Sur l’année 2012, en affectant au maximum 2909,76 € en épargne volontaire, le bénéficiaire obtiendra ainsi 11 639,04 € sur son compte nominatif. Les sommes gérées seront exonérées d’impôt sur les plusvalues qui ne supporteront que les prélèvements sociaux.
Compte tenu des limites imposées, il s’agit de la rémunération différée la plus performante et la plus économe en terme de coût.

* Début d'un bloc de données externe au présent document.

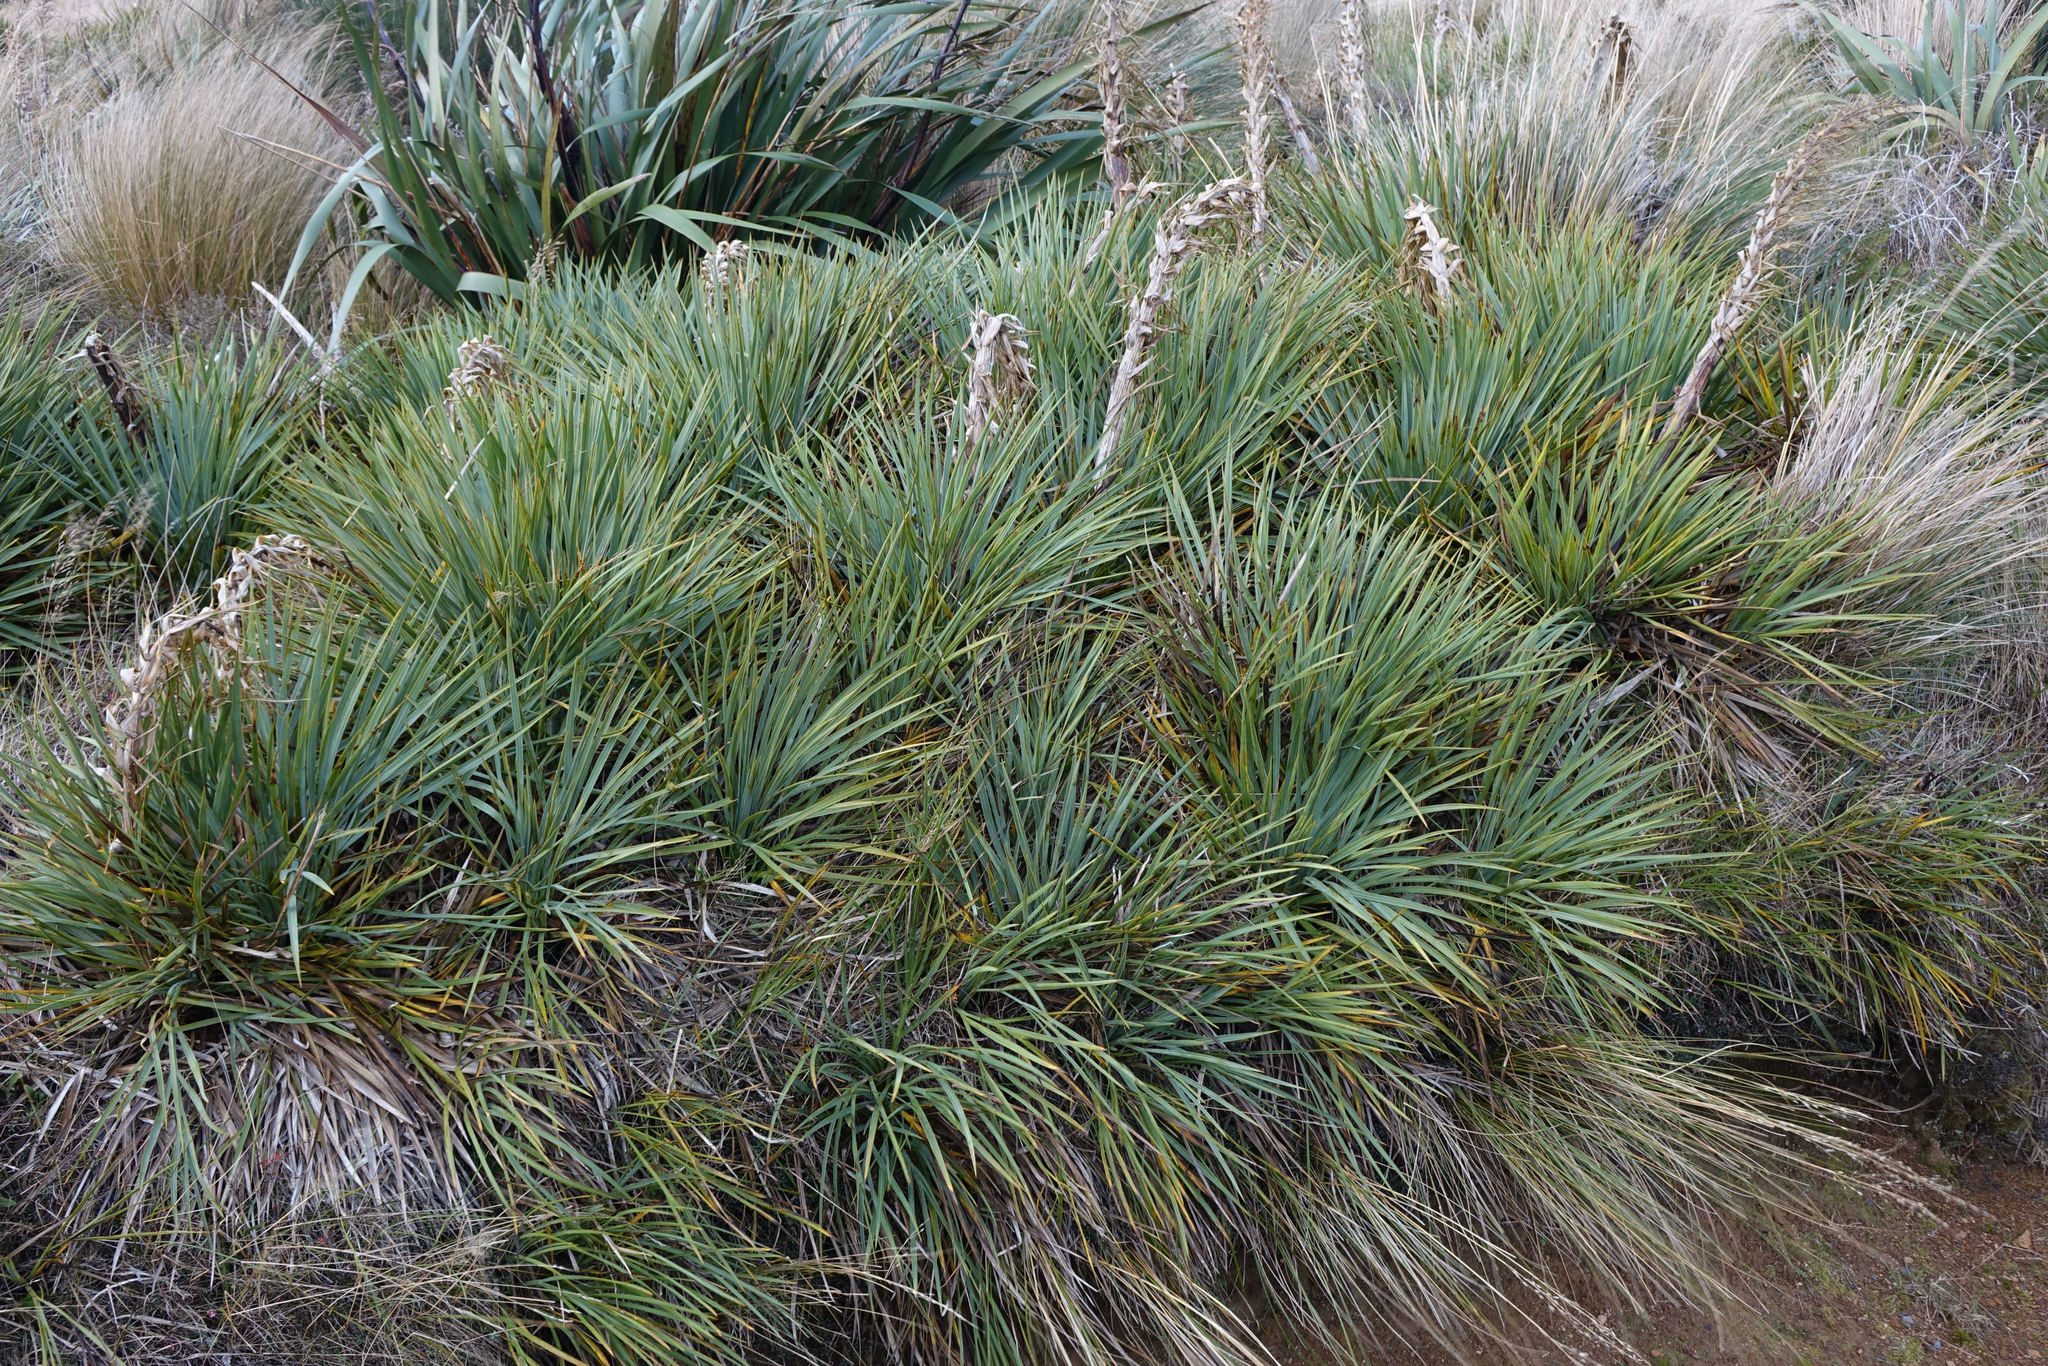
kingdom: Plantae
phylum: Tracheophyta
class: Magnoliopsida
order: Apiales
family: Apiaceae
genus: Aciphylla
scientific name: Aciphylla scott-thomsonii
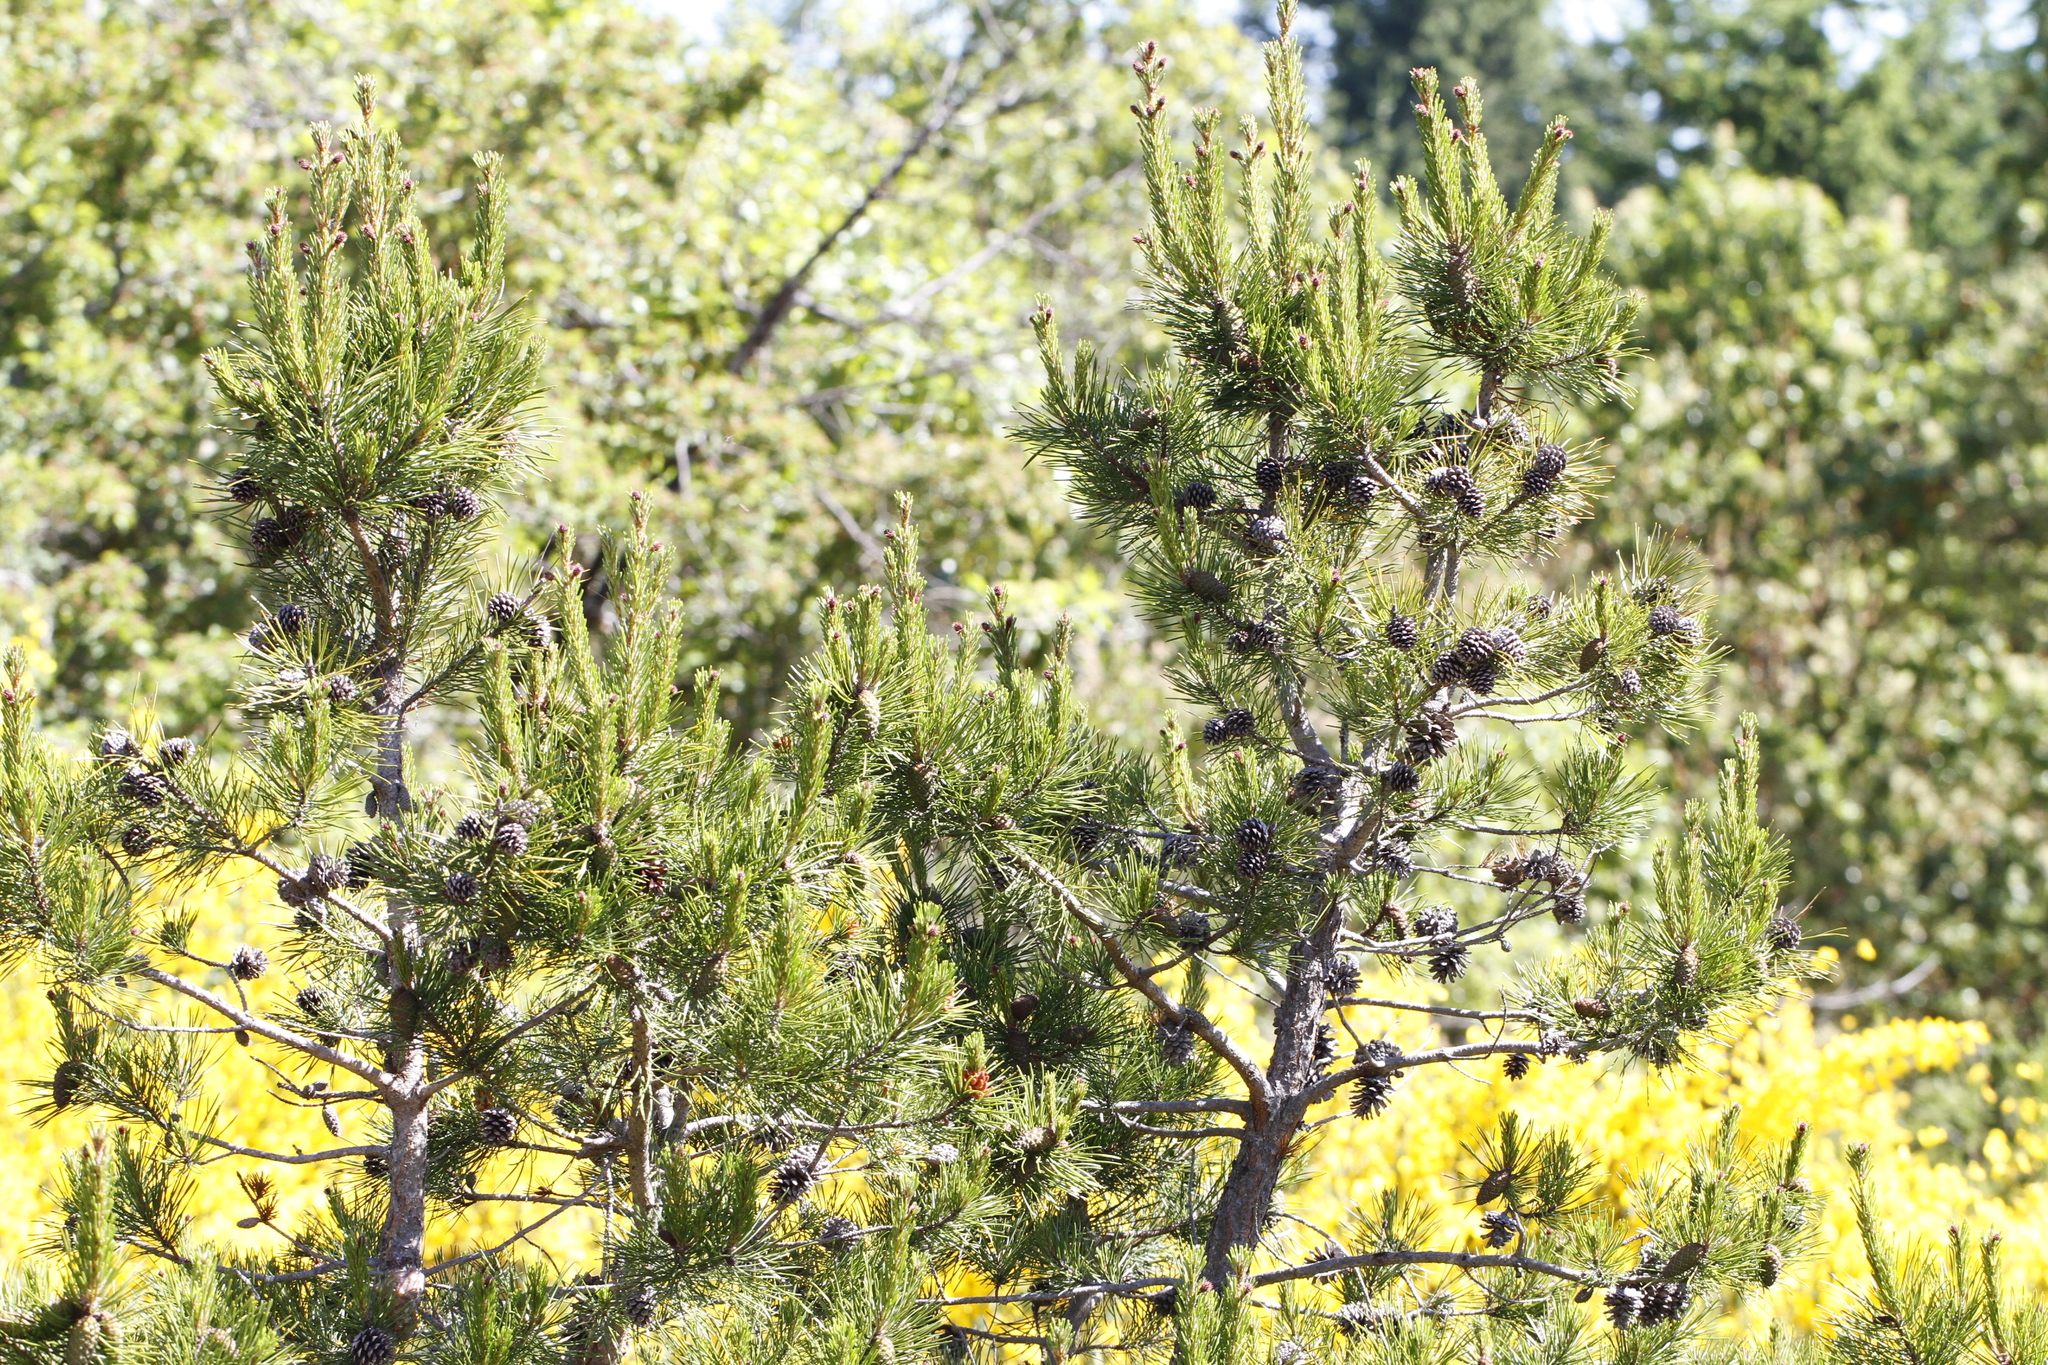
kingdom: Plantae
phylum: Tracheophyta
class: Pinopsida
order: Pinales
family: Pinaceae
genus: Pinus
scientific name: Pinus contorta
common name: Lodgepole pine
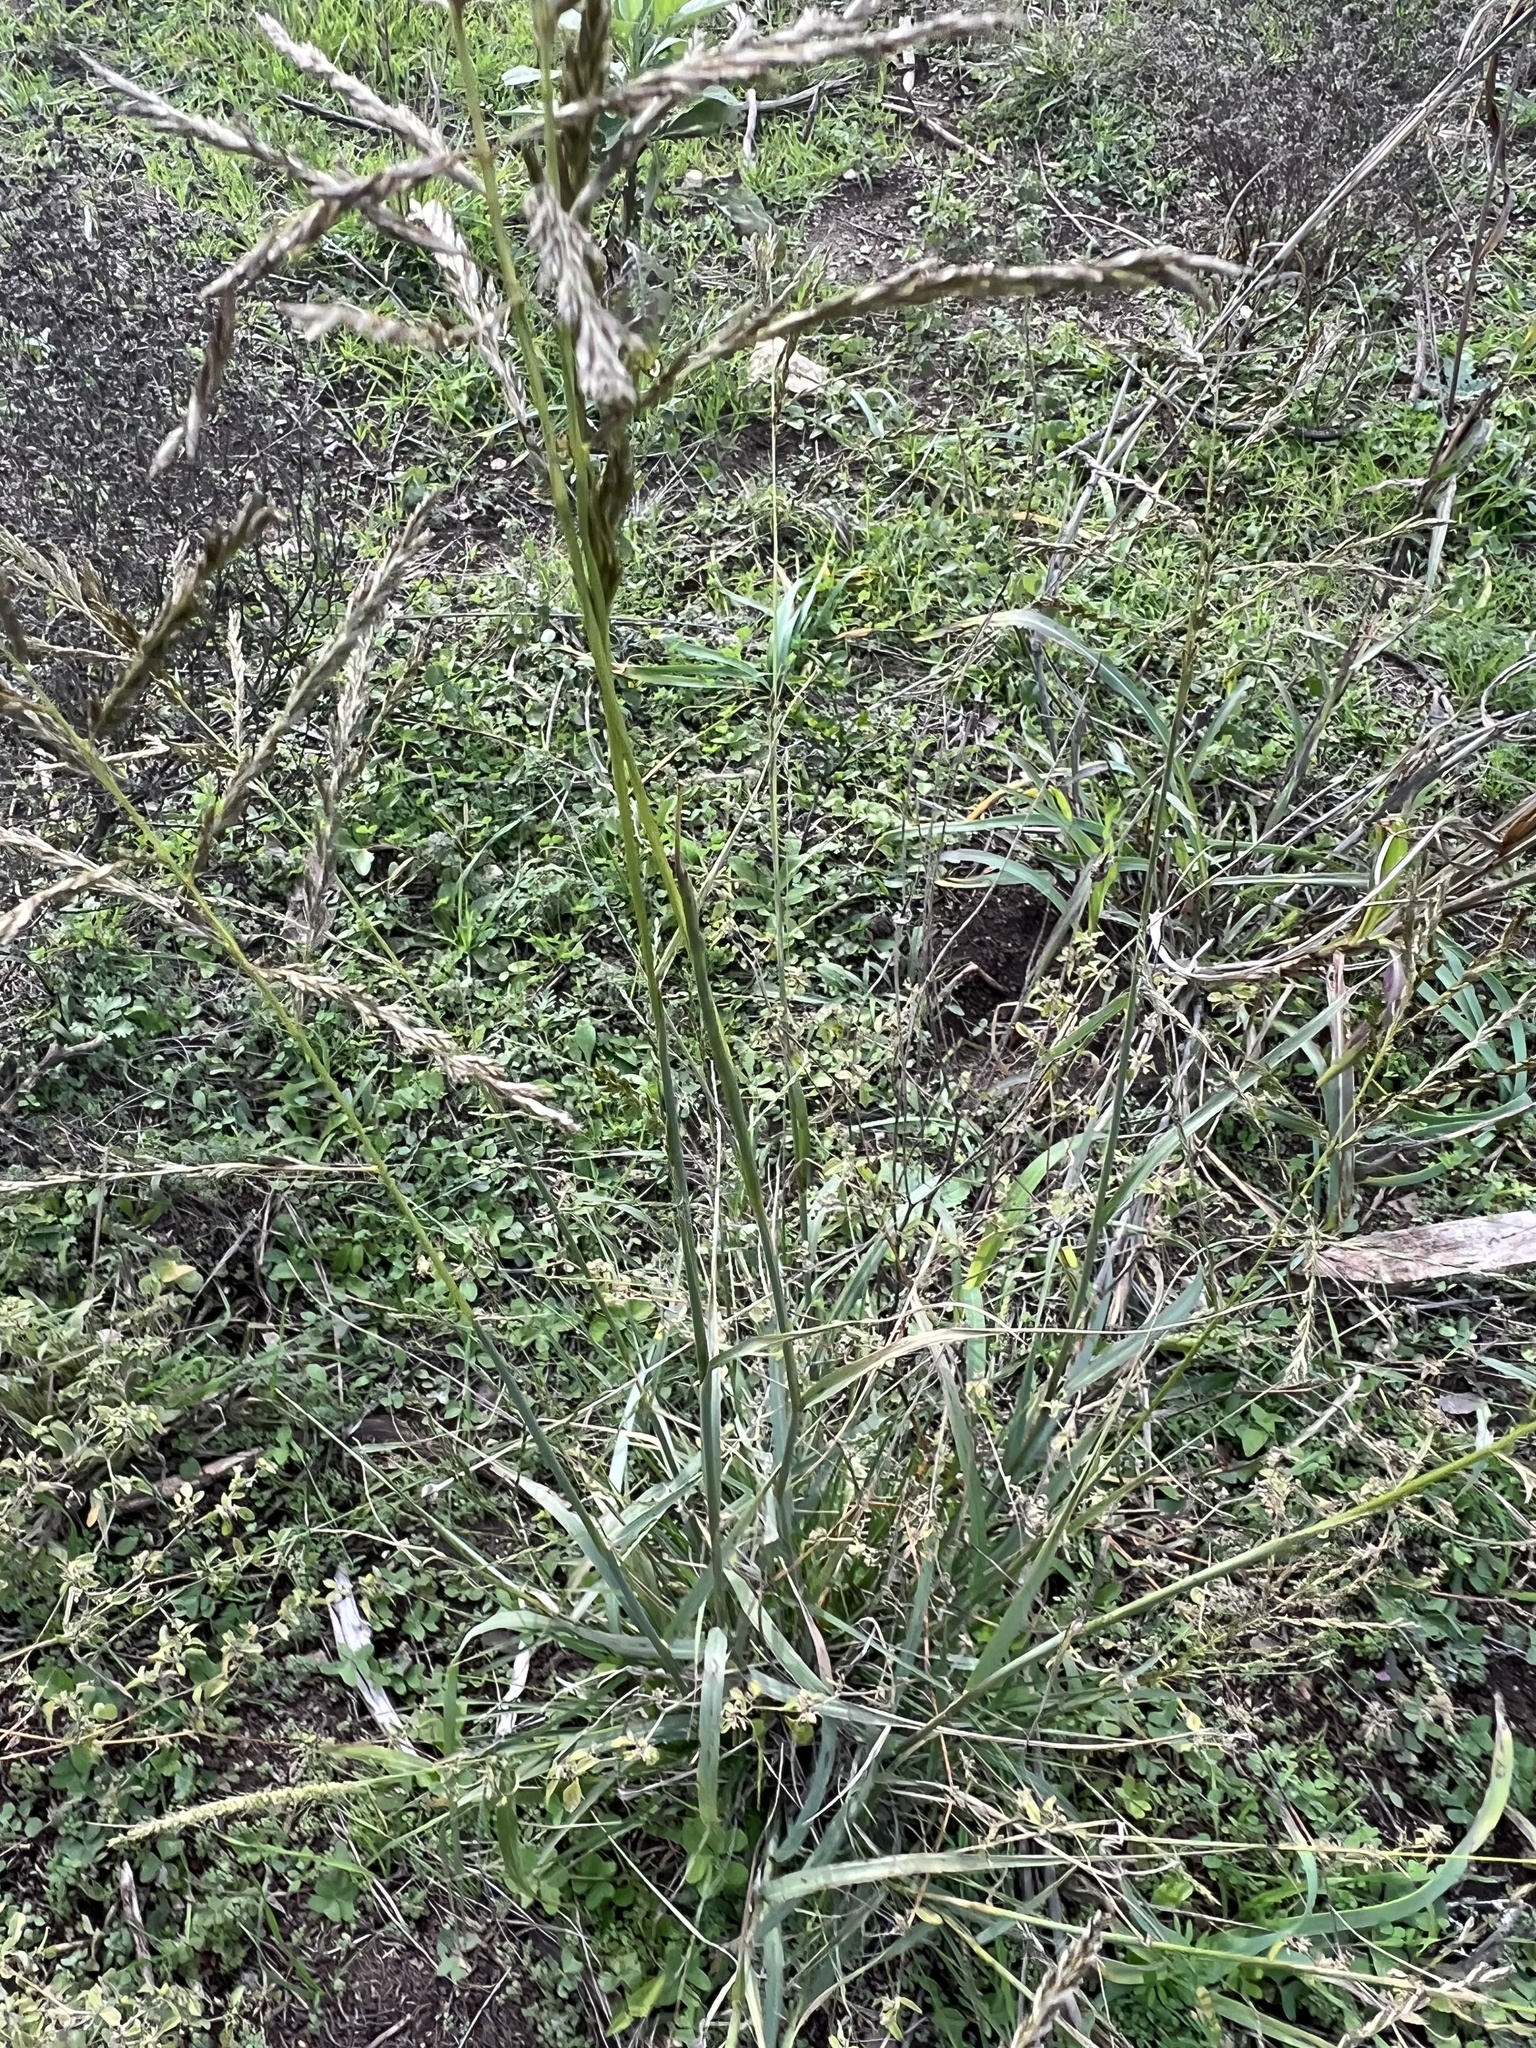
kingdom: Plantae
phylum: Tracheophyta
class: Liliopsida
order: Poales
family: Poaceae
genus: Disakisperma
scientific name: Disakisperma dubium
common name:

Quelle est la différence entre le PEE et le PERCO ? Elle réside essentiellement dans la durée de conservation de l’épargne : 5 ans au moins dans le PEE et jusqu’à la retraite pour le PERCO, qui, c’est à noter, est la seule solution d’épargne retraite autorisant une sortie en capital sans limite ni condition.

Ces plans peuvent en outre recevoir les primes de participation et d'intéressement. La prime
d’intéressement, assortie pour peu de temps encore d’un crédit d’impôt de 30% pour les TPE/PME de moins de 50 salariés6, est une véritable opportunité pour se constituer un capital tout en optimisant les résultats de l’entreprise.

2- Le dispositif Article 83 du CGI :

Il s’agit d’un régime de retraite supplémentaire collectif à cotisations définies déductibles et exonérées de cotisations sociales, là encore dans certaines limites. Les droits acquis le sont définitivement, même si le chef d’entreprise qui en était bénéficiaire continue une carrière non salariée.

3- Le dispositif Article 39 du CGI :

Ces retraites collectives à prestations définies sont souvent perçues comme une solution idéale. Seuls les salariés présents dans l’entreprise au moment de la retraite pourront y prétendre. Ce sont le plus souvent les cadres dirigeants qui en bénéficient. Pour prétendre à cette solution, un régime collectif profitant à tous les salariés doit être mis en place. Le PERCO est alors la meilleure solution. L’Article 39 reste un « Eldorado » même s’il est assez sévèrement taxé !

4- Le contrat de retraite loi Madelin :

C’est la solution qui convient au chef d’entreprise TNS. Elle est idéalement ajustée en complément d’un PERCO.
Le capital, constitué à titre individuel, est versé uniquement sous forme de rente viagère. Les sommes sont déductibles des bénéfices imposables (mais non exonérées des cotisations sociales).
Attractif sur le plan fiscal, la cotisation Madelin doit être appréciée en complément de l’épargne salariale d’une part et de l’existence éventuelle d’un PERP à titre personnel.
Le dispositif retraite du chef d’entreprise passe donc dans l’ordre par : le PEE/PERCO, l’Article 39 et l’Article 83 (ou le contrat de retraite Madelin si le chef d’entreprise est TNS), puis par le PERP.

C’est ensuite à travers les investissements personnels tels que l’immobilier et l’assurance vie que les revenus futurs pourront être améliorés.
Enfin pour revenir à l’entreprise elle-même, il est judicieux de se pencher sur la question de la détention des murs de son entreprise, source potentielle de revenus pour certains chefs d’entreprises et sous certaines conditions.